Direktur Utama RSUD Indramayu, dr. Deden Boni Koswara, M.M. mengungkapkan hal tersebut saat dikonfirmasi di kantornya.

Meskipun hasil penghitungan resmi KPU belum muncul karena masih dalam penghitungan berjenjang, tapi hampir dipastikan sudah diketahui para caleg terpilih dan tidak. Hal ini memungkinkan depresi atau gangguan jiwa bagi caleg gagal.

“Sampai sekarang belum ada (pasien depresi atau gangguan jiwa akibat gagal nyaleg yang datang ke RSUD Indramayu),” kata Deden, Rabu (21/2/2024).

Deden mengatakan bahwa RSUD Indramayu telah ada dokter spesialis kejiwaan untuk konsultasi guna mengatasi depresi ringan. Bagi pasien kondisi demikian tidak diharuskan rawat Inap.

“Kalau sifatnya dia gangguan kecemasan, depresi karena kegagalan pada saat Pileg, maka itu bisa dilayani di ruang konsultasi itu oleh psikiater kita, tidak harus dirawat,

Selain itu, tambah Deden, RSUD Indramayu juga menampung pasien gangguan jiwa berat yang akan ditempatkan di ruang Malgova.

Ruang tersebut memang untuk orang-orang dengan gangguan jiwa berat, yaitu yang berkriteria membahayakan keselamatan dirinya sendiri maupun orang lain.

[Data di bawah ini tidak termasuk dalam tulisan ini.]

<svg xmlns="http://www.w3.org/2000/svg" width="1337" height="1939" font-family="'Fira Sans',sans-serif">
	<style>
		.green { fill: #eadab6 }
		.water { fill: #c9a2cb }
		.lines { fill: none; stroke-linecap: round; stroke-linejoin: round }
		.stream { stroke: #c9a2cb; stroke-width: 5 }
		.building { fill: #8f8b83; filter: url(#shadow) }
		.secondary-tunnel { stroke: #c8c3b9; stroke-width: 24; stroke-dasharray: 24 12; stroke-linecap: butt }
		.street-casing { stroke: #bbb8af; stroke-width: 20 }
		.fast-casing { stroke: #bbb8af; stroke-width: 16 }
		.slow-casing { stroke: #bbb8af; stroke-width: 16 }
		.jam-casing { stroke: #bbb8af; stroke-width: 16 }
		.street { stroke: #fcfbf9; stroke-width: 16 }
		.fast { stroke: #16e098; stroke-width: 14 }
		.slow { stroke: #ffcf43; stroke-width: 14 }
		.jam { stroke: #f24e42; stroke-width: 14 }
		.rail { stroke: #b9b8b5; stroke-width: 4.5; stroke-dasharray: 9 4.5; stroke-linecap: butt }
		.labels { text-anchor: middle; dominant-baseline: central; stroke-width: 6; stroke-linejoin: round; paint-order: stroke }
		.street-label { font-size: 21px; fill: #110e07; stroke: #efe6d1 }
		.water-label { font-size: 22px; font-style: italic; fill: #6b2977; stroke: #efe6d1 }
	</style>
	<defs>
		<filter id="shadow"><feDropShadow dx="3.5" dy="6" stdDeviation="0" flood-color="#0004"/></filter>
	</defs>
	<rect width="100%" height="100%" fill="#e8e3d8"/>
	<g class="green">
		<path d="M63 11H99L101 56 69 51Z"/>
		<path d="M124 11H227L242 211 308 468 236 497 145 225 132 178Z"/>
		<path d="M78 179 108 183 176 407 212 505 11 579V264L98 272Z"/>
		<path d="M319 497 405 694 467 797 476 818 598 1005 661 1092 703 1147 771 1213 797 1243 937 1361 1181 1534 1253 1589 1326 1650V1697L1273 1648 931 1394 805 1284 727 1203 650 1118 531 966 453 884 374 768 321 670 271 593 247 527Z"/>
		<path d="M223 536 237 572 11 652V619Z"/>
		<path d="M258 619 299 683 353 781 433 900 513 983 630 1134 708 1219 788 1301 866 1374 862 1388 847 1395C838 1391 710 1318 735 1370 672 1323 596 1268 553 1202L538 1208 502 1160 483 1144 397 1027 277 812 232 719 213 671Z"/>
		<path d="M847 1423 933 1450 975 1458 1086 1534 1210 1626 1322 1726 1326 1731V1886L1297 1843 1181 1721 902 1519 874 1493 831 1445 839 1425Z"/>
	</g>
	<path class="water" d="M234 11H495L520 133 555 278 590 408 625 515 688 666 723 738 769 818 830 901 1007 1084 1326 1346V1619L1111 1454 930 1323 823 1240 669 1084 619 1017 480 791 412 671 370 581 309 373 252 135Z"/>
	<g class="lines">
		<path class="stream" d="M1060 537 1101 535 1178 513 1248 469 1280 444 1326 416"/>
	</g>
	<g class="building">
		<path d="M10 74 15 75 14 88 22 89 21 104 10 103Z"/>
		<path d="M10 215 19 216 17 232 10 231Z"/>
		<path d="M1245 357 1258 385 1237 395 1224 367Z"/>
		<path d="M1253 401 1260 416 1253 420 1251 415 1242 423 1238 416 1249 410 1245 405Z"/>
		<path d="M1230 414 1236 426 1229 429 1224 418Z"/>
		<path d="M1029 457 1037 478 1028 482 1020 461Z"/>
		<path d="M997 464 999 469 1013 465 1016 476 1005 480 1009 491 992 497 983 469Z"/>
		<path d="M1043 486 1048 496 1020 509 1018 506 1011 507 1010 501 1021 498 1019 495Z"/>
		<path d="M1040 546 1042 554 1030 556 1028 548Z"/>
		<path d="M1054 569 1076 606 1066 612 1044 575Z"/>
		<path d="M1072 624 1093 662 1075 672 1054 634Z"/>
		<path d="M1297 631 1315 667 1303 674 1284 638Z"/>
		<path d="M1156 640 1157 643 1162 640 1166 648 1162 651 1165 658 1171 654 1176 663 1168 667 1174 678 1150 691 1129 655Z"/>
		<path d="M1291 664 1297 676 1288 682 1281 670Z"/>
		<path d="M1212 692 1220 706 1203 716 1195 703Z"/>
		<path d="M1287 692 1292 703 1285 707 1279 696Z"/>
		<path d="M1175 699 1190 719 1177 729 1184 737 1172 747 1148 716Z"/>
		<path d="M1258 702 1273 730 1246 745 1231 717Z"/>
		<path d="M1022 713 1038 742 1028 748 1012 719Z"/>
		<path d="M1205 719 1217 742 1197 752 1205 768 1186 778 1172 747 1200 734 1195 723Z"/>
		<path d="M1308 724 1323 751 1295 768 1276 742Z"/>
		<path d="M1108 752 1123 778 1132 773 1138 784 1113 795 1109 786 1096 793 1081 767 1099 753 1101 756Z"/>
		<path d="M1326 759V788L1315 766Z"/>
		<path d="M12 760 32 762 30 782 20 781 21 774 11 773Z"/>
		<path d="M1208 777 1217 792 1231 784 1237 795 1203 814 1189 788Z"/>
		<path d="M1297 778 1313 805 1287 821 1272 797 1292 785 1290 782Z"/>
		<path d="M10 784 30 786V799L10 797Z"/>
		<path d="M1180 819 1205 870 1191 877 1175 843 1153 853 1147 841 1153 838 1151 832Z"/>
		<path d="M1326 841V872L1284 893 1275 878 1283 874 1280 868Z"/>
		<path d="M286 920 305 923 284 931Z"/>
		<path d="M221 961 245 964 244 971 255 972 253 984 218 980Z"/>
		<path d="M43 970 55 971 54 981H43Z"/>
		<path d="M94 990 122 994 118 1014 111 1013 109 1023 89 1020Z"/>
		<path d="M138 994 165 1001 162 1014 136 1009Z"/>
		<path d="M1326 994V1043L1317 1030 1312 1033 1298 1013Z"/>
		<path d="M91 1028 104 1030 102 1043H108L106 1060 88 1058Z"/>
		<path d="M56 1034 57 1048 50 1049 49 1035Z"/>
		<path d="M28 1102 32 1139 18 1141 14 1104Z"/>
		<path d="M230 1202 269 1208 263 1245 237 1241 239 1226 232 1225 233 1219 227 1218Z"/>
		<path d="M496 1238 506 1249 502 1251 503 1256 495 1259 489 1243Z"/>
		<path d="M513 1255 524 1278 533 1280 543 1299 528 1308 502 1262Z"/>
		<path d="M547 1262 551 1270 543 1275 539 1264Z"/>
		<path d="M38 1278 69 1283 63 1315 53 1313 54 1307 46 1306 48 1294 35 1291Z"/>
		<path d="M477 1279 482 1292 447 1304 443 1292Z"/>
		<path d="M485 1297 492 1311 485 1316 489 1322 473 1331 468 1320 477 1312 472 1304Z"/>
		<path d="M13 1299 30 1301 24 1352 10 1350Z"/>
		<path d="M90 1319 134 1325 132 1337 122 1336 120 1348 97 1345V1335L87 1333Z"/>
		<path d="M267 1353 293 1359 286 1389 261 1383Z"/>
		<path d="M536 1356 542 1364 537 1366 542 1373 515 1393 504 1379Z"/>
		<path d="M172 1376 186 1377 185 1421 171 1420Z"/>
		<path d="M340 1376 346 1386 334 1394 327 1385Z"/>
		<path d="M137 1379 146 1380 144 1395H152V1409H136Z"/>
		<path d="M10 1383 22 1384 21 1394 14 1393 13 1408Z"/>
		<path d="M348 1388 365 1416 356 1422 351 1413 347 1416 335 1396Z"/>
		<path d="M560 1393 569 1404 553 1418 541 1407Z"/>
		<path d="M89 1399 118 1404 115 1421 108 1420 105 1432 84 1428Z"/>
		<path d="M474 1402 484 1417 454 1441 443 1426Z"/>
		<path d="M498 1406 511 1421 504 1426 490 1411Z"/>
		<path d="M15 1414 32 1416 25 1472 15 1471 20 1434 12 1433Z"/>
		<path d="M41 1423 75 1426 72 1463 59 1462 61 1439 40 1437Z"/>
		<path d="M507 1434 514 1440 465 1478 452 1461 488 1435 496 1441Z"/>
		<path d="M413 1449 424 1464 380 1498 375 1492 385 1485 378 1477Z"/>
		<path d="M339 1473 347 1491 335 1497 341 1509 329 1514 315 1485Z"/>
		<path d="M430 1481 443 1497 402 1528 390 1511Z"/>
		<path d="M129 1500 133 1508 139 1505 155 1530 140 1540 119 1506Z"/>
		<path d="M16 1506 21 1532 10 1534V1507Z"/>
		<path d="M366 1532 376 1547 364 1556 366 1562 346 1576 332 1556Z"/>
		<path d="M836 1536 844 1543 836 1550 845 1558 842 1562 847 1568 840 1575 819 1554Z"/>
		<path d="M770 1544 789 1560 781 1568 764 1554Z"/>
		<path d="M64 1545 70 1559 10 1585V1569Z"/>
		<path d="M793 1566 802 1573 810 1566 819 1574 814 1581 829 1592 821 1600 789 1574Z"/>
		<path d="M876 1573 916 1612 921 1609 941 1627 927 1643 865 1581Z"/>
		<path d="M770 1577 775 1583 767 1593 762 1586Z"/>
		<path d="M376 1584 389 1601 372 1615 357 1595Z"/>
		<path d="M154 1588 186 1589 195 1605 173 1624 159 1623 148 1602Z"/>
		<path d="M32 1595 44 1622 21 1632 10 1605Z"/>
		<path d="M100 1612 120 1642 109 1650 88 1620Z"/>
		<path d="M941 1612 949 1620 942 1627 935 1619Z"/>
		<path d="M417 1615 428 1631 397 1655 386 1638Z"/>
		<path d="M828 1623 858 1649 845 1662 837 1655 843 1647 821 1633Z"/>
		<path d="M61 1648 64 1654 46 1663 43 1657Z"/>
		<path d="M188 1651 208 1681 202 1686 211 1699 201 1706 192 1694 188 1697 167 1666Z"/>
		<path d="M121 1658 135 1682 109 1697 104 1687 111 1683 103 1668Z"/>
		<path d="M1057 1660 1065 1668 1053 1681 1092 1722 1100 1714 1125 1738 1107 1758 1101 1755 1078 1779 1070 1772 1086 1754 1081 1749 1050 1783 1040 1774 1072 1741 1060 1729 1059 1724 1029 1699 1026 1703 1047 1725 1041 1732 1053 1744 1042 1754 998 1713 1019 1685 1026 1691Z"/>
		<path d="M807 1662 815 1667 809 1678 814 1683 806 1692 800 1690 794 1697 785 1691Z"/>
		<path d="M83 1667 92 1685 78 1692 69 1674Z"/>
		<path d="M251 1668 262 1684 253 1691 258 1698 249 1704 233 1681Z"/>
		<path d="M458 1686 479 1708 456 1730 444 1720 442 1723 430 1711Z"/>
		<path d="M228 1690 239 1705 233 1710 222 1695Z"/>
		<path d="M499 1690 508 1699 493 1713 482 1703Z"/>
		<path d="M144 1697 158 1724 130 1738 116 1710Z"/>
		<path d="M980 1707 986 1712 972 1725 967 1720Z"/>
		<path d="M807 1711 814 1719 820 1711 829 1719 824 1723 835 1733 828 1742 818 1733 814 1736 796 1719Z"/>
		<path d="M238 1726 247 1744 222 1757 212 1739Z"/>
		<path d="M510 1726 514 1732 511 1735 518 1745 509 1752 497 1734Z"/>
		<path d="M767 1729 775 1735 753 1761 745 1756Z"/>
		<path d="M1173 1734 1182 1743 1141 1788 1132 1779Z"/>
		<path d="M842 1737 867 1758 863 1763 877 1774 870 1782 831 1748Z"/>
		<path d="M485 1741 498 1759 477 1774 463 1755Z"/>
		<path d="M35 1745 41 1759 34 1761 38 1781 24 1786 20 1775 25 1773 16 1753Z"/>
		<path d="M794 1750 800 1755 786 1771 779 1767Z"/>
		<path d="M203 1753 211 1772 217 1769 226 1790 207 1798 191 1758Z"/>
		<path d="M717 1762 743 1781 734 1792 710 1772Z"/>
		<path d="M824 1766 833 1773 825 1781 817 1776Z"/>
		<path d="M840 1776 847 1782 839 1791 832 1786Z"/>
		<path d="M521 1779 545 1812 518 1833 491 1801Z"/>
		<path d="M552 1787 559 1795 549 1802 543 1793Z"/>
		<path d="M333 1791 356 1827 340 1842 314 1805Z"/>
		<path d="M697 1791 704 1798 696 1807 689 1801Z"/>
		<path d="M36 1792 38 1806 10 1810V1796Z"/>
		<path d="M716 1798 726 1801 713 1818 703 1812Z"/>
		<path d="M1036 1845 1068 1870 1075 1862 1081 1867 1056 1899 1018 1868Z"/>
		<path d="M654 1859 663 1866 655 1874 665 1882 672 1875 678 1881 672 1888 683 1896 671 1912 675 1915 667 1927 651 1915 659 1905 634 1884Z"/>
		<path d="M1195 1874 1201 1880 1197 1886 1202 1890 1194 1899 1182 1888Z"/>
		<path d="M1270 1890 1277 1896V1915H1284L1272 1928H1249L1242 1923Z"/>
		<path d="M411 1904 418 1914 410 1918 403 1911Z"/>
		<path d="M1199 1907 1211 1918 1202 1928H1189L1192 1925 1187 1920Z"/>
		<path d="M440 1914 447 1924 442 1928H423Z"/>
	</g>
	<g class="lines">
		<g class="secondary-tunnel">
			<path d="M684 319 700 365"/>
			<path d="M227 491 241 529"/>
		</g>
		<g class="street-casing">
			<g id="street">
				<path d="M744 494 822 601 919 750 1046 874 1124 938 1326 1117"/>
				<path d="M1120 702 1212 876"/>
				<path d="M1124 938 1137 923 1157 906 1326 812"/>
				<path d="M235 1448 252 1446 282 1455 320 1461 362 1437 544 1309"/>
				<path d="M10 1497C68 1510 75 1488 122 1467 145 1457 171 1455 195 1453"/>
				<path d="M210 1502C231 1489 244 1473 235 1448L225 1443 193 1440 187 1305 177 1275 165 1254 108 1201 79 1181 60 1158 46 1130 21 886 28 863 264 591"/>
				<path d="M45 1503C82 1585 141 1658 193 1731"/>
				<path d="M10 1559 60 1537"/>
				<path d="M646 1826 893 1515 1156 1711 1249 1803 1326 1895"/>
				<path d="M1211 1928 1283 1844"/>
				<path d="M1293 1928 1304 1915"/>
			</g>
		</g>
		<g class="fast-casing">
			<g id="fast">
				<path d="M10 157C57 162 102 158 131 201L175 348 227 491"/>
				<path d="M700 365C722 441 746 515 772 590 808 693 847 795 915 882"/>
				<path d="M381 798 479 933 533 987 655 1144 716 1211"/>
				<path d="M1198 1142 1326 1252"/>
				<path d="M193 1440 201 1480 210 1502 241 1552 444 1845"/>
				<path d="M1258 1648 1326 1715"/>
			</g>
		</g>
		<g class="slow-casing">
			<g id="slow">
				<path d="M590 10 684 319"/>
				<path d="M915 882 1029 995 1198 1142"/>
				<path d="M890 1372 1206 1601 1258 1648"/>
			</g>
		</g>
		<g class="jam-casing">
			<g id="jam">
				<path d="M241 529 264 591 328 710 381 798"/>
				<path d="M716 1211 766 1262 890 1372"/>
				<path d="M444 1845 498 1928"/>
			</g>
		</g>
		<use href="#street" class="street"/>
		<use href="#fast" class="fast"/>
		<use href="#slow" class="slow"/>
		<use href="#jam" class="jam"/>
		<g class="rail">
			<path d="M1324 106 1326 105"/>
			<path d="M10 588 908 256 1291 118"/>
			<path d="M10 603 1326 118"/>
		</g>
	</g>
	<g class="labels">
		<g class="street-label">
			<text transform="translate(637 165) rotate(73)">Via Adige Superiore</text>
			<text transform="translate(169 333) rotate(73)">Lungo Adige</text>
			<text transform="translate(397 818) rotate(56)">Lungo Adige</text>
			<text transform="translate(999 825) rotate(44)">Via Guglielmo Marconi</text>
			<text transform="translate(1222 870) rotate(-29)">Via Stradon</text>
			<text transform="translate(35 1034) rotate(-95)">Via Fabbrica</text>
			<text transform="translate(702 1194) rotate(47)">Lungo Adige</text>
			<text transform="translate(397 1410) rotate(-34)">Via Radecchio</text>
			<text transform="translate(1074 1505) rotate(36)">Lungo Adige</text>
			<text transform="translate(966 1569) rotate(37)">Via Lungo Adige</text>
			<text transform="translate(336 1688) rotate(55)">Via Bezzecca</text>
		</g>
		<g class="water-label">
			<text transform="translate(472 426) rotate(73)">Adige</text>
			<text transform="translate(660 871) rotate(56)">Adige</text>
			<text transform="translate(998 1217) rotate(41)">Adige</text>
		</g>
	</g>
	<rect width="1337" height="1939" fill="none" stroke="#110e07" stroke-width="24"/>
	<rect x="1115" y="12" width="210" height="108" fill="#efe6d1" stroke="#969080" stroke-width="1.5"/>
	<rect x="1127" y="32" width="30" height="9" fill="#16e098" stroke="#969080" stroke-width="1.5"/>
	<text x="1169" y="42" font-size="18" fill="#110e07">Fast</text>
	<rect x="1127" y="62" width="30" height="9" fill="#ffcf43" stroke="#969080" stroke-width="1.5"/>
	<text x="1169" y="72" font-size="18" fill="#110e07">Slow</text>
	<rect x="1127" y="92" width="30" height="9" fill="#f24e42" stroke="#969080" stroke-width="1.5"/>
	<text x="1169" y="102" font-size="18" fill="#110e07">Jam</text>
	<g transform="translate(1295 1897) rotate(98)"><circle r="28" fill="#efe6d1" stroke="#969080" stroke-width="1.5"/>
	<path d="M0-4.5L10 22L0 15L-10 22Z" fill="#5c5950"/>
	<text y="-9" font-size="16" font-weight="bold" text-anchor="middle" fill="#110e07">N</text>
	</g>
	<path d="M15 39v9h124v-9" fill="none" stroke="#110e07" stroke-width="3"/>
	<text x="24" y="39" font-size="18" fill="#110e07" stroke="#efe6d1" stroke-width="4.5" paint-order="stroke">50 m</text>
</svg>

“Kita siapkan ada 16 kamar untuk gangguan jiwa dalam kondisi akut. Itu kriteria yang dirawat,” jelas Deden.

Sementara saat ditanya tentang biaya untuk pasien gangguan jiwa akibat gagal nyaleg, Deden mengatakan bahwa telah ada ketentuan yang mengatur para caleg harus menjadi peserta BPJS.

“Jadi, biaya pasien caleg gagal ini nanti dicover oleh BPJS yang mereka punya masing-masing,” paparnya.